Aberdeen manager Stephen Glass has warned Rangers to be careful what they wish for after the Premiership champions contacted the SFA about referee Kevin Clancy’s decisions in Tuesday’s 1-1 draw at Pittodrie.
The Ibrox club held talks with the SFA after highlighting eight incidents in the fiery league encounter which saw Ryan Kent sent off.
Glass, who was also unhappy his side was denied a penalty following an Allan McGregor foul on Ryan Hedges, is bemused by the Light Blues’ stance after insisting the biggest decision in the game was the first one where Clancy failed to award a penalty to his side.
The Dons boss said: “It’s not something I should be getting involved in. We took care of the game the other night and we’ve a Scottish Cup tie to prepare properly for. We don’t want any distractions.
“I don’t want to get involved in it at all. If you start complaining, then I think you’ve got to be careful what you’re complaining about.
“I would say the biggest incident in the game would have taken care of all the other ones afterwards.
“The biggest incident in the game was missed. But we’ve not (raised the issue). The penalty incident is the big incident in the game.”
Complaining to SFA is pointless
When asked if Aberdeen had made a complaint of their own Glass said: “No, what do you achieve?
“Everybody’s seen the game, seen the incident. I don’t know if the referee would accept they’ve missed it or if they think they were right. What do you achieve? Nothing.
“Everybody’s seen what happened.
“We’ve got to focus on what’s next. There’s no doubt that would have impacted the game.
“A penalty kick, a potential red card because he doesn’t make an attempt to play the ball.
“You either sit and complain or you prepare for what’s next. We’ll prepare for what’s next.”
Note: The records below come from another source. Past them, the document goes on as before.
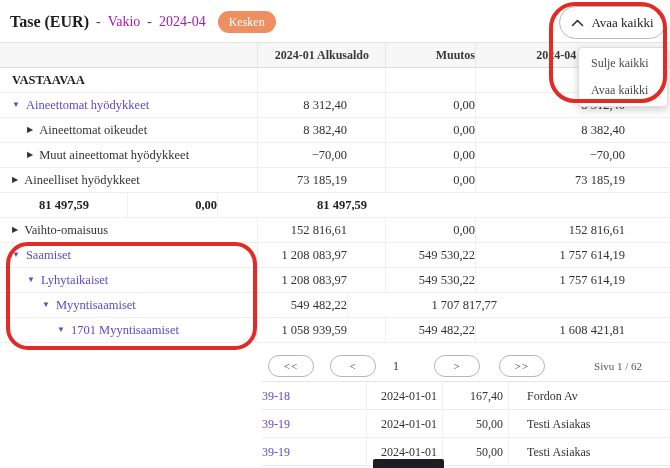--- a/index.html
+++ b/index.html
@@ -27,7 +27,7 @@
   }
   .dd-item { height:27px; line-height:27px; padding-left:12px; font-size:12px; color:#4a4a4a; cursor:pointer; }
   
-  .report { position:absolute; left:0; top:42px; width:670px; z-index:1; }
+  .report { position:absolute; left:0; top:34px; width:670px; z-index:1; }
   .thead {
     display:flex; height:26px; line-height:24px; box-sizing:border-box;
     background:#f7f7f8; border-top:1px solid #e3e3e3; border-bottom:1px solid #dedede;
Focus on ending Aberdeen’s 32-year wait for Scottish Cup glory
The Aberdeen manager was reluctant to dwell on the past as he turns his focus to the club’s bid to bring the Scottish Cup to Pittodrie for the first time since 1990.
Glass needs no reminding it has been 32 years and counting since the Dons last won the national cup competition and he insists he and his players are fully focused on the visit of Edinburgh City to Pittodrie for the fourth round tie.
He said: “It has been a long, long time. It has been over 30 years.
“A lot of managers have tried to put that right and found it difficult. It is one of the biggest challenges, coming here, to me and my staff, that’s a huge aim and incentive to be part of the group who put it right.
“The players are aware how long it has been. We get reminded every year and I have been at other clubs where you are reminded every year and it is even longer.
“It’s a big opportunity for us. We know that Edinburgh City will be coming here well up for it. I don’t know if they would see it as a free hit or not, I don’t know how Gary (Naysmith) approaches it.
“But they can come up here, some of the lads can look forward to playing in the stadium.
“It’s an opportunity for Edinburgh City to show what they’ve got to make sure we’re at our best to take care of the game.
“Every team in Scotland is thinking ‘if you win five games, you win the Scottish Cup’.”